Extracted page text data
--------------------------------------------------
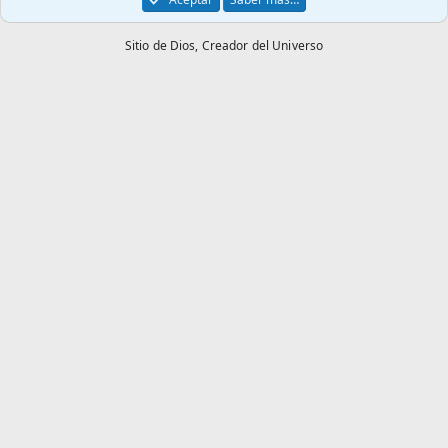
Sitio de Dios,
Creador del Universo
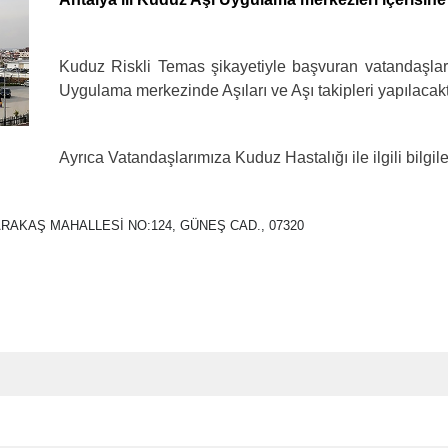
Kuduz Riskli Temas şikayetiyle başvuran vatandaşla
Uygulama merkezinde Aşıları ve Aşı takipleri yapılacakt
Ayrıca Vatandaşlarımıza Kuduz Hastalığı ile ilgili bilgiler
RAKAŞ MAHALLESİ NO:124, GÜNEŞ CAD., 07320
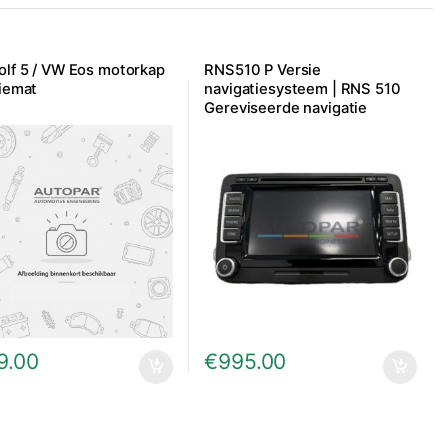
lf 5 / VW Eos motorkap
RNS510 P Versie
tiemat
navigatiesysteem | RNS 510
Gereviseerde navigatie
9.00
€
995.00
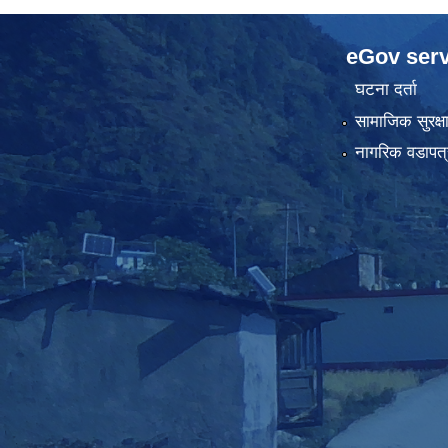
eGov serv
घटना दर्ता
सामाजिक सुरक्ष
नागरिक वडापत्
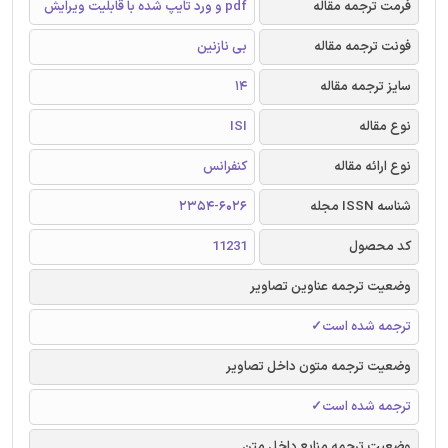
فرمت ترجمه مقاله
pdf و ورد تایپ شده با قابلیت ویرایش
فونت ترجمه مقاله
بی نازنین
سایز ترجمه مقاله
14
نوع مقاله
ISI
نوع ارائه مقاله
کنفرانس
شناسه ISSN مجله
2354-6026
کد محصول
11231
وضعیت ترجمه عناوین تصاویر
ترجمه شده است✓
وضعیت ترجمه متون داخل تصاویر
ترجمه شده است✓
وضعیت ترجمه منابع داخل متن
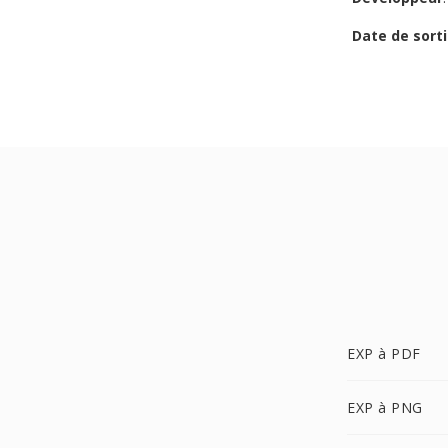
Date de sorti
EXP à PDF
EXP à PNG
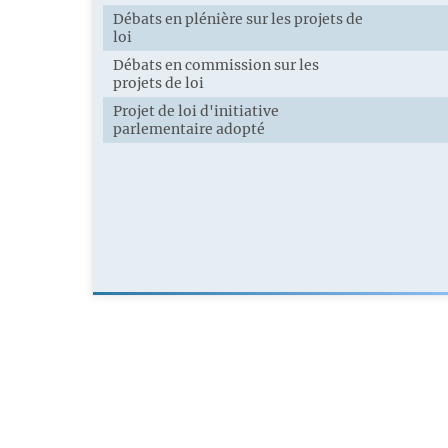
Débats en plénière sur les projets de
loi
Débats en commission sur les
projets de loi
Projet de loi d'initiative
parlementaire adopté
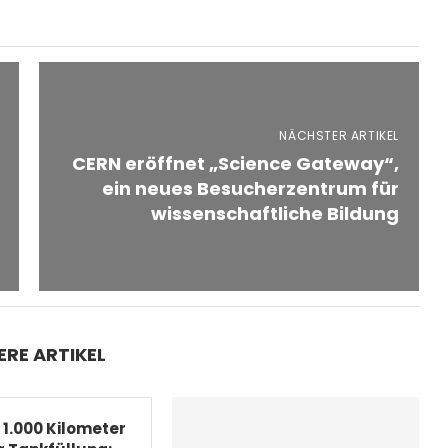
NÄCHSTER ARTIKEL
CERN eröffnet „Science Gateway“,
ein neues Besucherzentrum für
wissenschaftliche Bildung
ERE ARTIKEL
 1.000 Kilometer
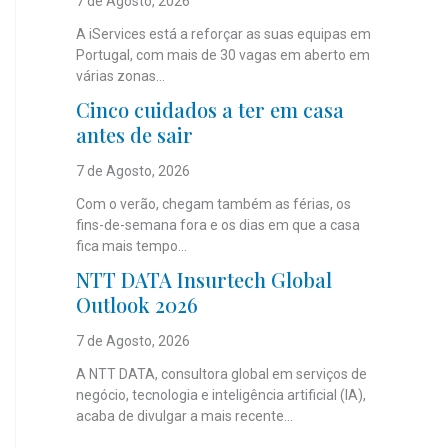
7 de Agosto, 2026
A iServices está a reforçar as suas equipas em
Portugal, com mais de 30 vagas em aberto em
várias zonas...
Cinco cuidados a ter em casa
antes de sair
7 de Agosto, 2026
Com o verão, chegam também as férias, os
fins-de-semana fora e os dias em que a casa
fica mais tempo...
NTT DATA Insurtech Global
Outlook 2026
7 de Agosto, 2026
A NTT DATA, consultora global em serviços de
negócio, tecnologia e inteligência artificial (IA),
acaba de divulgar a mais recente...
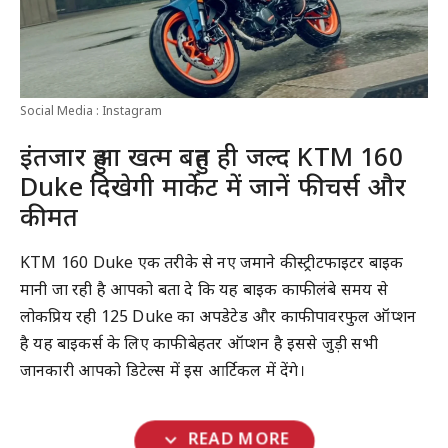
Social Media : Instagram
इंतजार हुआ खत्म बहुत ही जल्द KTM 160
Duke दिखेगी मार्केट में जानें फीचर्स और
कीमत
KTM 160 Duke एक तरीके से नए जमाने की स्ट्रीटफाइटर बाइक
मानी जा रही है आपको बता दे कि यह बाइक काफी लंबे समय से
लोकप्रिय रही 125 Duke का अपडेटेड और काफी पावरफुल ऑप्शन
है यह बाइकर्स के लिए काफी बेहतर ऑप्शन है इससे जुड़ी सभी
जानकारी आपको डिटेल्स में इस आर्टिकल में देंगे।
expand_more
READ MORE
--------------------------------------------------
INSTRUCTIONS TO FOLLOW
Look for the word "projets" in the data, then return every line that contains it.

RESPONSE FOR THIS EXERCISE
Débats en plénière sur les projets de
projets de loi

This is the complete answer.